Hozro: materiali sulle arti visive a Genova





 

DAVIDE MANSUETO RAGGIO

 

Verso la fine degli anni ’80, coloro che si inoltravano nei corridoi del padiglione dell’ex Ospedale Psichiatrico di Quarto dove aveva sede il Laboratorio di Arte-terapia, venivano improvvisamente a contatto con una sequenza di opere inquietanti, fatte di radici, di rami, piccole figure antropomorfe con braccia e gambe stecchite, d’impatto forte e immediato.  Erano le “Furie”, i personaggi di un mondo creato da Davide Mansueto Raggio, un anziano ospite della struttura (il ricovero risaliva al 1956), che dall’incontro con Claudio Costa, all’epoca fortemente impegnato nelle attività del Laboratorio, aveva tratto lo stimolo per passare dalle collezioni di conchiglie incollate e dagli innumerevoli cestini intrecciati nelle ore d’ozio ad un’attività immaginativa ed artistica sempre più estesa ed avvincente, iniziando un’avventura che lo ha occupato negli ultimi due decenni della sua esistenza,  conclusa ieri l’altro nella Casa Michelini, una residenza assistenziale in cui si era trasferito lasciando il vecchio manicomio.
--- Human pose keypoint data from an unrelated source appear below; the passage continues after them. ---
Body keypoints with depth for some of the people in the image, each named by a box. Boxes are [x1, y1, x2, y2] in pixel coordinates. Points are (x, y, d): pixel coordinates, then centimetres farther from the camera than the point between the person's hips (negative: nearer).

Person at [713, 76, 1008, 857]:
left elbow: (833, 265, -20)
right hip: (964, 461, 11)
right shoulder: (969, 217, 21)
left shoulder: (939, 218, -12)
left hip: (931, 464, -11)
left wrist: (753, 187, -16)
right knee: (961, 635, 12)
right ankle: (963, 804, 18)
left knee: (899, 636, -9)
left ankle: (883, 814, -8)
Raggio era nato a Celesia - San Colombano Certenoli da una famiglia di contadini. Nel 1944, chiamato alle armi, viene fatto prigioniero e resta internato in un campo di prigionia. A questa esperienza di fame e di paura, risalgono probabilmente i disturbi psichici evidenziati nel primo dopoguerra, che si accentuano durante un periodo trascorso in Argentina con il fratello.

Nel 1950, coinvolto nei disordini che portano alla caduta di Peron viene ricoverato una prima volta in un manicomio giudiziario da cui il fratello riesce a farlo liberare soltanto un anno dopo. Tornato in Italia, manifesta sintomi sempre più accentuati d’instabilità psichica che lo portano ad un definitivo internamento a Quarto. Qui, si racconta, viveva la sua esclusione come distacco dal genere umano, rifiutando la carta d’identità e proclamando la sua appartenenza al Regno degli Animali.  Questo atteggiamento si rifletterà poi nel  lavoro creativo, in cui le figure - composte con sapiente manualità contadina – erano percepite come cose vive, esseri chiamati con nomi fantasiosi (Lungobacco, Cortecciadipinta, Uomo dal Tridente …), con cui l’autore intratteneva un vero e proprio dialogo.  
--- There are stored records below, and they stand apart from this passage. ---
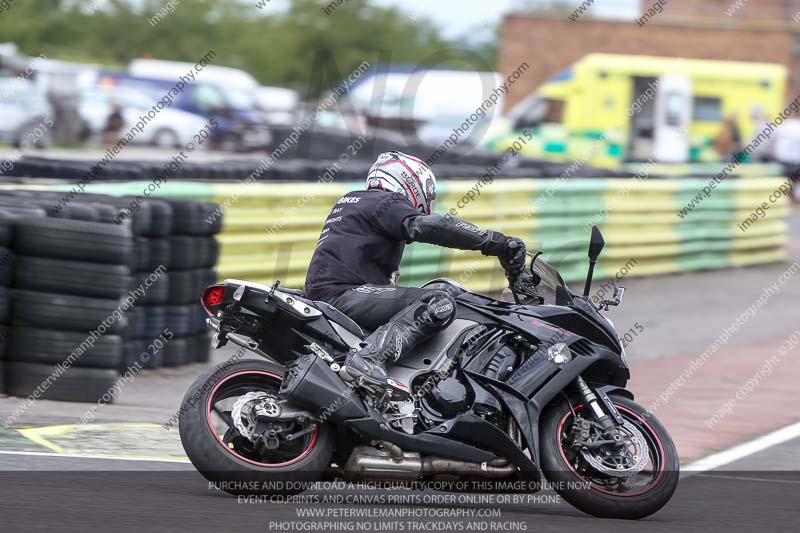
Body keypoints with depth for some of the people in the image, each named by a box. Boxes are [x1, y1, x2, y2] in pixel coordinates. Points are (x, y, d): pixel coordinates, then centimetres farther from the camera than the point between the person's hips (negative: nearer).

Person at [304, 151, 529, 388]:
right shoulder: (388, 203, -3)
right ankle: (368, 357, -40)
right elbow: (431, 227, -21)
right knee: (440, 304, -24)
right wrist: (497, 243, -23)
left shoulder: (349, 201, 27)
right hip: (344, 295, -10)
Anche i materiali che manipolava erano dotati di un’identità specifica: l’argilla, ad esempio, era il “Sasso Matto”, perché pur avendo la sembianza esteriore della pietra è soggetta a sfaldarsi con facilità. E con l’argilla, il carbone e la cenere, la polvere rossa di mattone, Raggio realizzava dipinti e bassorilievi animati dalla presenza di piccole figure, che dai materiali utilizzati raccoglievano un’energia primordiale.

Ancora vanno ricordati i lavori realizzati strappando lo strato superiore del cartone ondulato ed arricciandolo per creare mani e piedi di individui che sembrano voler superare il diaframma costituito dal supporto per entrare nel mondo.

L’originalità dell’opera di Raggio è stata rapidamente riconosciuta: dalle mostre tenute a Genova nel 1990 presso la Libreria Sileno di Mario e Carlo Romano e nel 1993 al Centro d’Arte La Maddalena di Nino Bernocco, presentate da  Mauro Bocci, Claudio Costa e Miriam Cristaldi ha ottenuto le credenziali per accedere a rassegne di respiro internazionale come “Figure dell’Anima” allestita a Pavia ed a Genova nel 1997 ed alla “Collection de l’Art Brut” di Losanna, forse la più celebre raccolta europea di arte irregolare.

Ma al di là della crescente considerazione per la sua opera, la riuscita artistica di Raggio - che Costa definiva “uomo … di legno antico, lavorato dal gelo, dalla memoria e da un tempo che si perde lontano” -  resta, come ha osservato Antonio Slavich, “un esempio di come una persona possa trarre profitto dalla sua sensibilità e dalla intelligenza del suo sguardo sul mondo che lo circonda, per riorganizzare, da solo, il suo mondo interiore”.